Data handling and where it lives

Ask three plain questions and get them in writing. Do they train on your inputs or outputs. Where is your data physically stored and processed. What happens to it when you cancel. A confident sales answer is not the same as a contract clause, so push until it is in the agreement.

This is the part most teams skim and later regret. If your customers' data flows through a vendor with vague retention terms, you have inherited their risk and put your own name on it. Owning the things your business depends on starts with knowing exactly where the sensitive parts go.

Version stability

Managed model endpoints change underneath you. A provider deprecates a version, or silently updates it, and the prompt that worked last month now returns something subtly wrong. Ask whether you can pin a specific version, how much notice you get before one is retired, and how long old versions stay available.

If the answer is that the model can change without warning, your product is non-deterministic in a way you do not control. For anything that has to be reliable, that is a real problem, not a footnote. Build your evals so you can detect a behavior shift the day it happens instead of finding out from a customer.
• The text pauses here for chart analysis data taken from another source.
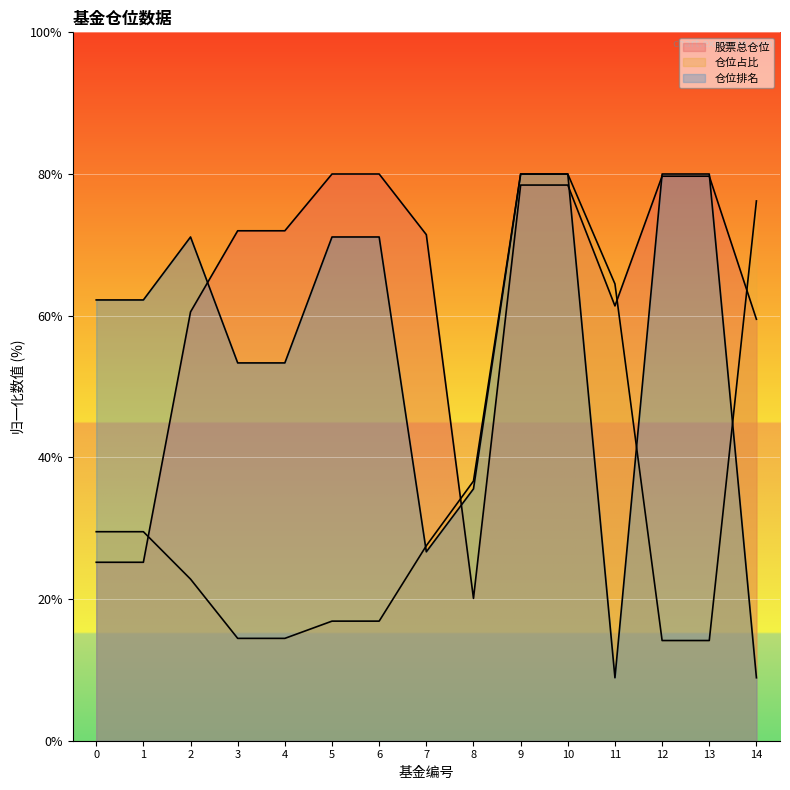

Reading right to left, what are all the values shown in this chart?

股票总仓位: 14=59.5	13=79.7	12=79.7	11=61.4	10=78.4	9=78.4	8=20.1	7=71.4	6=80.0	5=80.0	4=72.0	3=72.0	2=60.5	1=25.2	0=25.2
仓位占比: 14=76.2	13=14.1	12=14.1	11=64.5	10=80.0	9=80.0	8=36.7	7=27.5	6=16.9	5=16.9	4=14.4	3=14.4	2=22.8	1=29.5	0=29.5
仓位排名: 14=8.9	13=80.0	12=80.0	11=8.9	10=80.0	9=80.0	8=35.6	7=26.7	6=71.1	5=71.1	4=53.3	3=53.3	2=71.1	1=62.2	0=62.2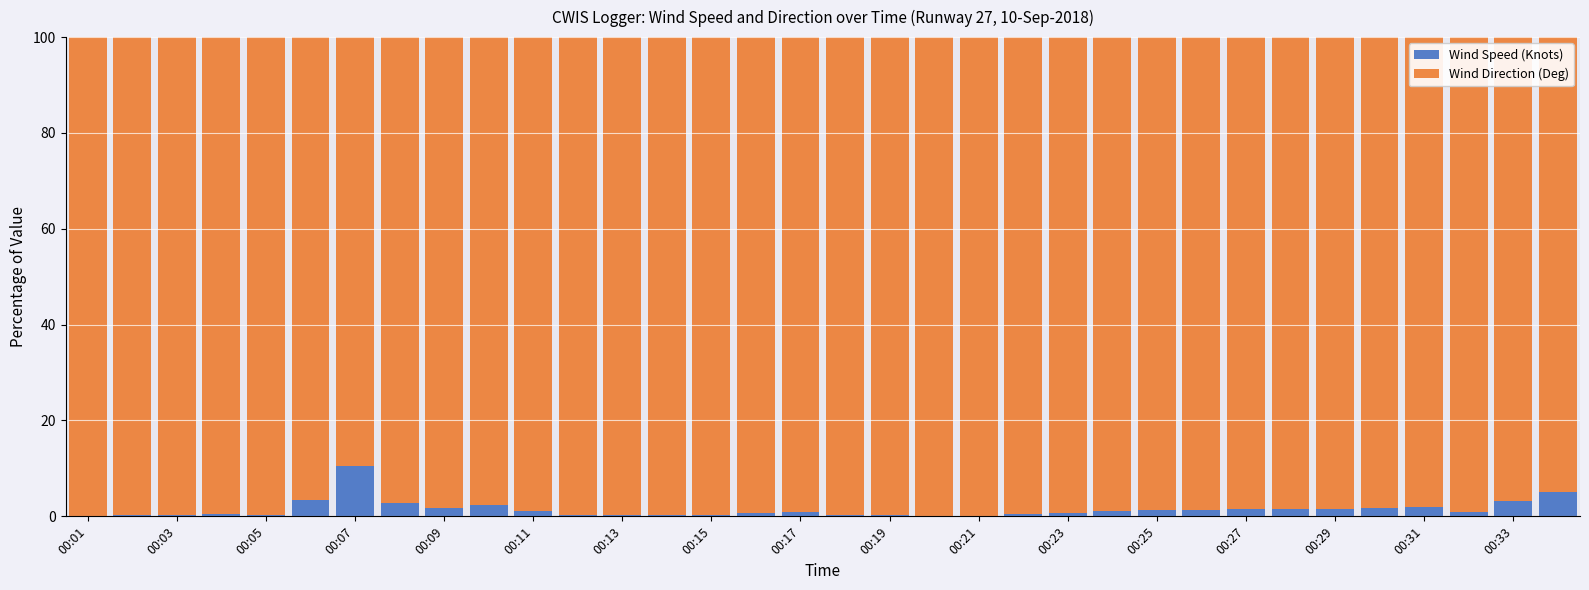

What is the sum of all Wind Speed (Knots) values?

49.3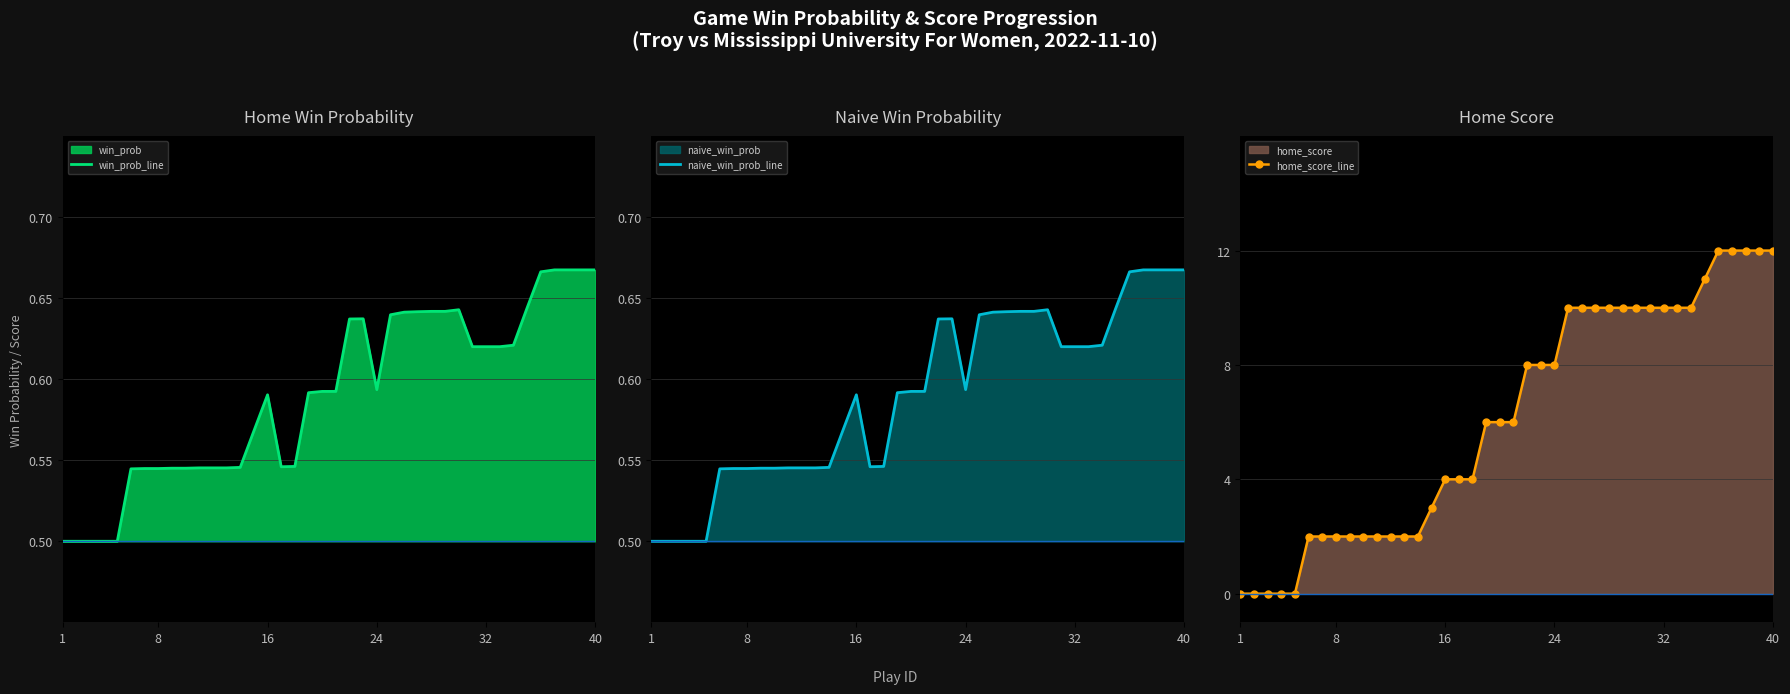

How many interior local valleys does the naive_win_prob_line series have?

2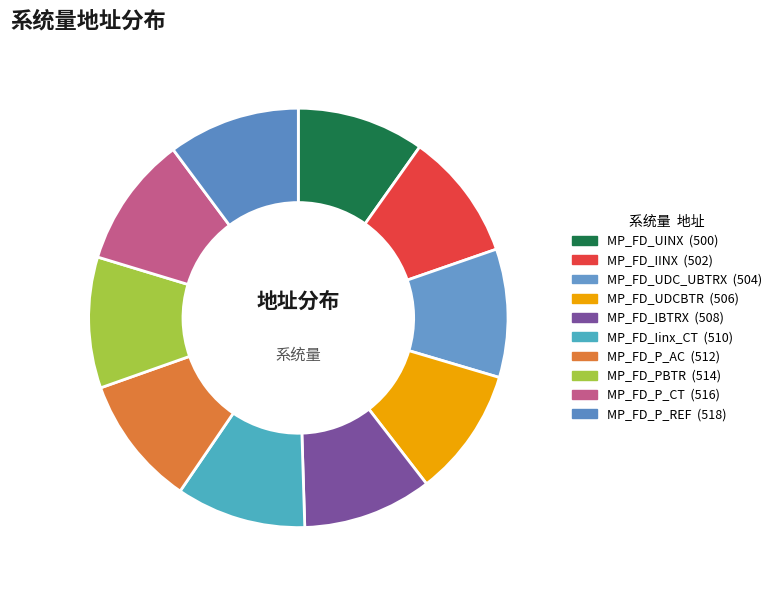

To the nearest percent, what portion does MP_FD_P_AC represent?

10%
Pricing and terms under you

The vendor you sign is not the vendor you will have in two years. Read for the clauses that let them change pricing, rate limits, and usage terms unilaterally. Look at their history. Have they raised prices abruptly, killed a tier, or changed who is allowed to use the product. Past behavior is the best signal you will get.

Then do the math on the moment it stops being cheap. Managed services are a good deal at small scale and quietly become a tax as you grow. Know the volume where renting turns into a liability you would rather own, so the decision to move is yours and not forced on you in a panic.

The rule underneath the checklist

Every line here points the same direction. Keep your exit cheap, know where your data lives, control your versions, and read the terms for who holds the power. A good vendor relationship is one you could leave and choose not to.

This is the same logic behind how I run my own portfolio: own the things your business depends on, and rent only the things you could replace by Friday. Evaluate vendors as if you will one day need to fire them, because eventually you will.